====== PROVIDED INFORMATION ======

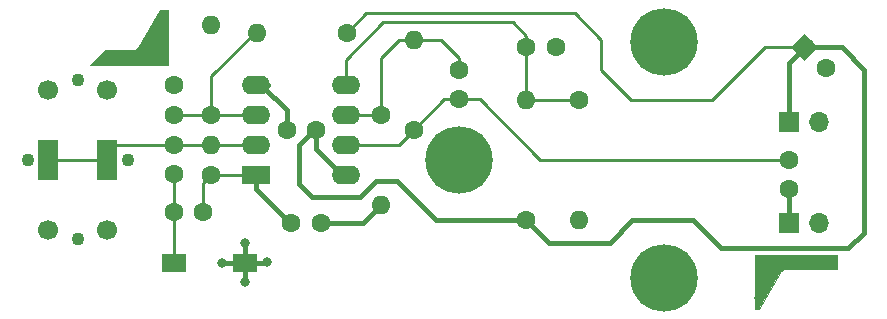
<source format=gbl>
G04 #@! TF.GenerationSoftware,KiCad,Pcbnew,(5.0.0-rc2-dev-691-g31b026c)*
G04 #@! TF.CreationDate,2018-06-05T10:47:32+02:00*
G04 #@! TF.ProjectId,DIY_detector,4449595F6465746563746F722E6B6963,V1.1*
G04 #@! TF.SameCoordinates,Original*
G04 #@! TF.FileFunction,Copper,L2,Bot,Plane*
G04 #@! TF.FilePolarity,Positive*
%FSLAX46Y46*%
G04 Gerber Fmt 4.6, Leading zero omitted, Abs format (unit mm)*
G04 Created by KiCad (PCBNEW (5.0.0-rc2-dev-691-g31b026c)) date 2018 June 05, Tuesday 10:47:32*
%MOMM*%
%LPD*%
G01*
G04 APERTURE LIST*
%ADD10R,2.400000X1.600000*%
%ADD11O,2.400000X1.600000*%
%ADD12C,1.600000*%
%ADD13C,0.100000*%
%ADD14O,1.600000X1.600000*%
%ADD15C,5.700000*%
%ADD16C,1.700000*%
%ADD17R,1.700000X1.700000*%
%ADD18O,1.700000X1.700000*%
%ADD19R,2.000000X1.600000*%
%ADD20C,1.100000*%
%ADD21C,0.800000*%
%ADD22C,0.250000*%
%ADD23C,0.400000*%
G04 APERTURE END LIST*
D10*
X120355000Y-113770000D03*
D11*
X127975000Y-106150000D03*
X120355000Y-111230000D03*
X127975000Y-108690000D03*
X120355000Y-108690000D03*
X127975000Y-111230000D03*
X120355000Y-106150000D03*
X127975000Y-113770000D03*
D12*
X166800000Y-103000000D03*
D13*
G36*
X165668629Y-103000000D02*
X166800000Y-101868629D01*
X167931371Y-103000000D01*
X166800000Y-104131371D01*
X165668629Y-103000000D01*
X165668629Y-103000000D01*
G37*
D12*
X168567767Y-104767767D03*
X113370000Y-111230000D03*
X113370000Y-113730000D03*
X113370000Y-116945000D03*
X115870000Y-116945000D03*
X113370000Y-108690000D03*
X113370000Y-106190000D03*
X123316000Y-117834000D03*
X125816000Y-117834000D03*
X125435000Y-109960000D03*
X122935000Y-109960000D03*
X137500000Y-104880000D03*
X137500000Y-107380000D03*
X143215000Y-102975000D03*
X145715000Y-102975000D03*
X165440000Y-112500000D03*
X165440000Y-115000000D03*
X116545000Y-108690000D03*
D14*
X116545000Y-101070000D03*
D12*
X130896000Y-108690000D03*
D14*
X130896000Y-116310000D03*
D12*
X133690000Y-110000000D03*
D14*
X133690000Y-102380000D03*
D12*
X116545000Y-113770000D03*
D14*
X116545000Y-111230000D03*
D12*
X128000000Y-101750000D03*
D14*
X120380000Y-101750000D03*
D15*
X137500000Y-112500000D03*
X154900000Y-122500000D03*
D16*
X107750000Y-118430000D03*
D17*
X107750000Y-113350000D03*
X107750000Y-111650000D03*
D16*
X107750000Y-106570000D03*
X102750000Y-106570000D03*
D17*
X102750000Y-111650000D03*
X102750000Y-113350000D03*
D16*
X102750000Y-118430000D03*
D17*
X165440000Y-117900000D03*
D18*
X167980000Y-117900000D03*
D12*
X143215000Y-117580000D03*
D14*
X143215000Y-107420000D03*
X147660000Y-117580000D03*
D12*
X147660000Y-107420000D03*
D18*
X167980000Y-109325000D03*
D17*
X165440000Y-109325000D03*
D19*
X119376799Y-121215443D03*
X113376799Y-121215443D03*
D20*
X105250000Y-105750000D03*
X109500000Y-112500000D03*
X101000000Y-112500000D03*
X105250000Y-119250000D03*
D15*
X154900000Y-102500000D03*
D21*
X121244000Y-121205743D03*
X119378399Y-119567443D03*
X119416499Y-122831343D03*
X117473399Y-121231143D03*
X107800000Y-103900000D03*
X110000000Y-103900000D03*
X108900000Y-103900000D03*
X111000000Y-103200000D03*
X111500000Y-102300000D03*
X112000000Y-101400000D03*
X169100000Y-121300000D03*
X168000000Y-121300000D03*
X166900000Y-121300000D03*
X165800000Y-121300000D03*
X164100000Y-122200000D03*
X163500000Y-123200000D03*
X162900000Y-124200000D03*
X164700000Y-121300000D03*
X112500000Y-100500000D03*
D22*
X107750000Y-111250000D02*
X107750000Y-112350000D01*
X107730000Y-112520000D02*
X107750000Y-112500000D01*
X102750000Y-112520000D02*
X107730000Y-112520000D01*
X107750000Y-112500000D02*
X107750000Y-113750000D01*
X107750000Y-112350000D02*
X107750000Y-112500000D01*
X102750000Y-111250000D02*
X102750000Y-112520000D01*
X102750000Y-112520000D02*
X102750000Y-113750000D01*
X113370000Y-111230000D02*
X116545000Y-111230000D01*
X116545000Y-111230000D02*
X120355000Y-111230000D01*
X112354000Y-111230000D02*
X113370000Y-111230000D01*
X112334000Y-111250000D02*
X112354000Y-111230000D01*
X107750000Y-111250000D02*
X112334000Y-111250000D01*
X113370000Y-113730000D02*
X113370000Y-116945000D01*
X113370000Y-121222242D02*
X113376799Y-121215443D01*
X113370000Y-121208644D02*
X113376799Y-121215443D01*
X113370000Y-116945000D02*
X113370000Y-121208644D01*
D23*
X123219000Y-117834000D02*
X123316000Y-117834000D01*
X120355000Y-114970000D02*
X123219000Y-117834000D01*
X120355000Y-113770000D02*
X120355000Y-114970000D01*
D22*
X115870000Y-114445000D02*
X116545000Y-113770000D01*
X115870000Y-116945000D02*
X115870000Y-114445000D01*
X117534949Y-113770000D02*
X120355000Y-113770000D01*
X116545000Y-113770000D02*
X117534949Y-113770000D01*
D23*
X119376799Y-119569043D02*
X119378399Y-119567443D01*
X119376799Y-121215443D02*
X119376799Y-119569043D01*
X119376799Y-122791643D02*
X119416499Y-122831343D01*
X119376799Y-121215443D02*
X119376799Y-122791643D01*
X117489099Y-121215443D02*
X117473399Y-121231143D01*
X119376799Y-121215443D02*
X117489099Y-121215443D01*
X121234300Y-121215443D02*
X121244000Y-121205743D01*
X119376799Y-121215443D02*
X121234300Y-121215443D01*
X121350000Y-106150000D02*
X120355000Y-106150000D01*
X122935000Y-108828630D02*
X122935000Y-109960000D01*
X122935000Y-108330000D02*
X122935000Y-108828630D01*
X120755000Y-106150000D02*
X122935000Y-108330000D01*
X120355000Y-106150000D02*
X120755000Y-106150000D01*
D22*
X118364000Y-108690000D02*
X120355000Y-108690000D01*
X116545000Y-108690000D02*
X118110000Y-108690000D01*
X118110000Y-108690000D02*
X118364000Y-108690000D01*
X115000000Y-108690000D02*
X116545000Y-108690000D01*
X113370000Y-108690000D02*
X115000000Y-108690000D01*
X119880000Y-101520000D02*
X119880000Y-101500000D01*
X115000000Y-108690000D02*
X116672000Y-108690000D01*
X116545000Y-105455000D02*
X120250000Y-101750000D01*
X120250000Y-101750000D02*
X120380000Y-101750000D01*
X116545000Y-108690000D02*
X116545000Y-105455000D01*
D23*
X129372000Y-117834000D02*
X130896000Y-116310000D01*
X125816000Y-117834000D02*
X129372000Y-117834000D01*
D22*
X129425000Y-108690000D02*
X130896000Y-108690000D01*
X127975000Y-108690000D02*
X129425000Y-108690000D01*
X136992000Y-104880000D02*
X137500000Y-104880000D01*
X130896000Y-103864000D02*
X132420000Y-102340000D01*
X132420000Y-102340000D02*
X133690000Y-102340000D01*
X130896000Y-108690000D02*
X130896000Y-103864000D01*
X137500000Y-103864000D02*
X137500000Y-104880000D01*
X135976000Y-102340000D02*
X137500000Y-103864000D01*
X133690000Y-102340000D02*
X135976000Y-102340000D01*
X132420000Y-111230000D02*
X133690000Y-109960000D01*
X127975000Y-111230000D02*
X132420000Y-111230000D01*
X136270000Y-107380000D02*
X137500000Y-107380000D01*
X133690000Y-109960000D02*
X136270000Y-107380000D01*
X144400000Y-112500000D02*
X165440000Y-112500000D01*
X139280000Y-107380000D02*
X144400000Y-112500000D01*
X137500000Y-107380000D02*
X139280000Y-107380000D01*
X143215000Y-107420000D02*
X143215000Y-102975000D01*
X143215000Y-107420000D02*
X147660000Y-107420000D01*
X142072000Y-100879500D02*
X143215000Y-102022500D01*
X143215000Y-102022500D02*
X143215000Y-102975000D01*
X131120500Y-100879500D02*
X142072000Y-100879500D01*
X127975000Y-104025000D02*
X131120500Y-100879500D01*
X127975000Y-106150000D02*
X127975000Y-104025000D01*
D23*
X127575000Y-113770000D02*
X127975000Y-113770000D01*
X125435000Y-111630000D02*
X127575000Y-113770000D01*
X125435000Y-109960000D02*
X125435000Y-111630000D01*
X135580000Y-117580000D02*
X143215000Y-117580000D01*
X132278000Y-114278000D02*
X135580000Y-117580000D01*
X130515000Y-114278000D02*
X132278000Y-114278000D01*
X129118000Y-115675000D02*
X130515000Y-114278000D01*
X123952000Y-114554000D02*
X125073000Y-115675000D01*
X123952000Y-111252000D02*
X123952000Y-114554000D01*
X125244000Y-109960000D02*
X123952000Y-111252000D01*
X125073000Y-115675000D02*
X129118000Y-115675000D01*
X125435000Y-109960000D02*
X125244000Y-109960000D01*
X169910000Y-103000000D02*
X166800000Y-103000000D01*
X171800000Y-118700000D02*
X171800000Y-104890000D01*
X171800000Y-104890000D02*
X169910000Y-103000000D01*
X159700000Y-120000000D02*
X170500000Y-120000000D01*
X157300000Y-117600000D02*
X159700000Y-120000000D01*
X170500000Y-120000000D02*
X171800000Y-118700000D01*
X143215000Y-117580000D02*
X145165000Y-119530000D01*
X145165000Y-119530000D02*
X150270000Y-119530000D01*
X152200000Y-117600000D02*
X157300000Y-117600000D01*
X150270000Y-119530000D02*
X152200000Y-117600000D01*
X165440000Y-104360000D02*
X166800000Y-103000000D01*
X165440000Y-109325000D02*
X165440000Y-104360000D01*
D22*
X147342500Y-100117500D02*
X149565000Y-102340000D01*
X128000000Y-101750000D02*
X129632500Y-100117500D01*
X129632500Y-100117500D02*
X147342500Y-100117500D01*
X163400000Y-103000000D02*
X166800000Y-103000000D01*
X149565000Y-104880000D02*
X152105000Y-107420000D01*
X149565000Y-102340000D02*
X149565000Y-104880000D01*
X158980000Y-107420000D02*
X163400000Y-103000000D01*
X152105000Y-107420000D02*
X158980000Y-107420000D01*
D23*
X165440000Y-115536370D02*
X165440000Y-117900000D01*
D13*
G36*
X169550000Y-121775000D02*
X165106631Y-121775000D01*
X165081289Y-121773964D01*
X165058870Y-121777479D01*
X165036289Y-121779703D01*
X165027308Y-121782427D01*
X165018043Y-121783880D01*
X164996744Y-121791699D01*
X164975026Y-121798287D01*
X164966755Y-121802708D01*
X164957945Y-121805942D01*
X164938574Y-121817771D01*
X164918566Y-121828465D01*
X164911314Y-121834416D01*
X164903307Y-121839306D01*
X164886615Y-121854687D01*
X164869079Y-121869079D01*
X164863129Y-121876329D01*
X164856228Y-121882688D01*
X164842862Y-121901023D01*
X164828465Y-121918566D01*
X164816509Y-121940935D01*
X162914118Y-125175000D01*
X162550000Y-125175000D01*
X162550000Y-120550000D01*
X169550000Y-120550000D01*
X169550000Y-121775000D01*
X169550000Y-121775000D01*
G37*
X169550000Y-121775000D02*
X165106631Y-121775000D01*
X165081289Y-121773964D01*
X165058870Y-121777479D01*
X165036289Y-121779703D01*
X165027308Y-121782427D01*
X165018043Y-121783880D01*
X164996744Y-121791699D01*
X164975026Y-121798287D01*
X164966755Y-121802708D01*
X164957945Y-121805942D01*
X164938574Y-121817771D01*
X164918566Y-121828465D01*
X164911314Y-121834416D01*
X164903307Y-121839306D01*
X164886615Y-121854687D01*
X164869079Y-121869079D01*
X164863129Y-121876329D01*
X164856228Y-121882688D01*
X164842862Y-121901023D01*
X164828465Y-121918566D01*
X164816509Y-121940935D01*
X162914118Y-125175000D01*
X162550000Y-125175000D01*
X162550000Y-120550000D01*
X169550000Y-120550000D01*
X169550000Y-121775000D01*
G36*
X112850000Y-104450000D02*
X106309618Y-104450000D01*
X107534619Y-103225000D01*
X109944989Y-103225000D01*
X109954081Y-103228169D01*
X110009306Y-103225000D01*
X110032009Y-103225000D01*
X110041214Y-103223169D01*
X110083160Y-103220762D01*
X110104051Y-103210670D01*
X110126809Y-103206143D01*
X110161750Y-103182796D01*
X110199580Y-103164521D01*
X110215017Y-103147204D01*
X110234312Y-103134312D01*
X110257659Y-103099371D01*
X110263899Y-103092371D01*
X110275400Y-103072819D01*
X110306143Y-103026809D01*
X110308022Y-103017362D01*
X112185883Y-99825000D01*
X112850000Y-99825000D01*
X112850000Y-104450000D01*
X112850000Y-104450000D01*
G37*
X112850000Y-104450000D02*
X106309618Y-104450000D01*
X107534619Y-103225000D01*
X109944989Y-103225000D01*
X109954081Y-103228169D01*
X110009306Y-103225000D01*
X110032009Y-103225000D01*
X110041214Y-103223169D01*
X110083160Y-103220762D01*
X110104051Y-103210670D01*
X110126809Y-103206143D01*
X110161750Y-103182796D01*
X110199580Y-103164521D01*
X110215017Y-103147204D01*
X110234312Y-103134312D01*
X110257659Y-103099371D01*
X110263899Y-103092371D01*
X110275400Y-103072819D01*
X110306143Y-103026809D01*
X110308022Y-103017362D01*
X112185883Y-99825000D01*
X112850000Y-99825000D01*
X112850000Y-104450000D01*
M02*

</source>
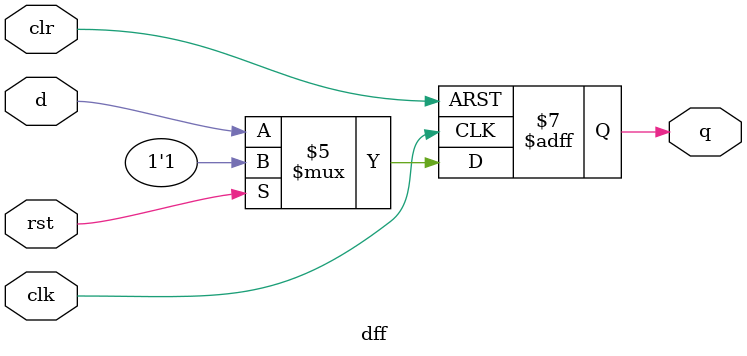
<source format=v>
module dff(clk,clr,rst,d,q);
    input clk;
    input clr,rst;
    input d;
    output q;
    reg q;
    always@(posedge clk or posedge clr) //敏感源为时钟上升沿或清零信号的上升沿（异步清零）
    begin
        if(clr == 1'b1) //清零信号有效时（高电平），输出清零
            q <= 1'b0;
        else if(rst == 1'b1) //复位信号有效时（高电平），输出置1（同步置1）
            q <= 1'b1;
        else //二者都无效时，输出保持当前状态
            q <= d;
    end
endmodule

</source>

======

→ **REQUIRED WORK**:
The lines to extract from the data above begin with the line containing "X105250000Y-119250000D03*" and end with the line containing "X102750000Y-113750000D01*". Extract them exactly, including both.

→ **YOUR RESPONSE**:
X105250000Y-119250000D03*
D15*
X154900000Y-102500000D03*
D21*
X121244000Y-121205743D03*
X119378399Y-119567443D03*
X119416499Y-122831343D03*
X117473399Y-121231143D03*
X107800000Y-103900000D03*
X110000000Y-103900000D03*
X108900000Y-103900000D03*
X111000000Y-103200000D03*
X111500000Y-102300000D03*
X112000000Y-101400000D03*
X169100000Y-121300000D03*
X168000000Y-121300000D03*
X166900000Y-121300000D03*
X165800000Y-121300000D03*
X164100000Y-122200000D03*
X163500000Y-123200000D03*
X162900000Y-124200000D03*
X164700000Y-121300000D03*
X112500000Y-100500000D03*
D22*
X107750000Y-111250000D02*
X107750000Y-112350000D01*
X107730000Y-112520000D02*
X107750000Y-112500000D01*
X102750000Y-112520000D02*
X107730000Y-112520000D01*
X107750000Y-112500000D02*
X107750000Y-113750000D01*
X107750000Y-112350000D02*
X107750000Y-112500000D01*
X102750000Y-111250000D02*
X102750000Y-112520000D01*
X102750000Y-112520000D02*
X102750000Y-113750000D01*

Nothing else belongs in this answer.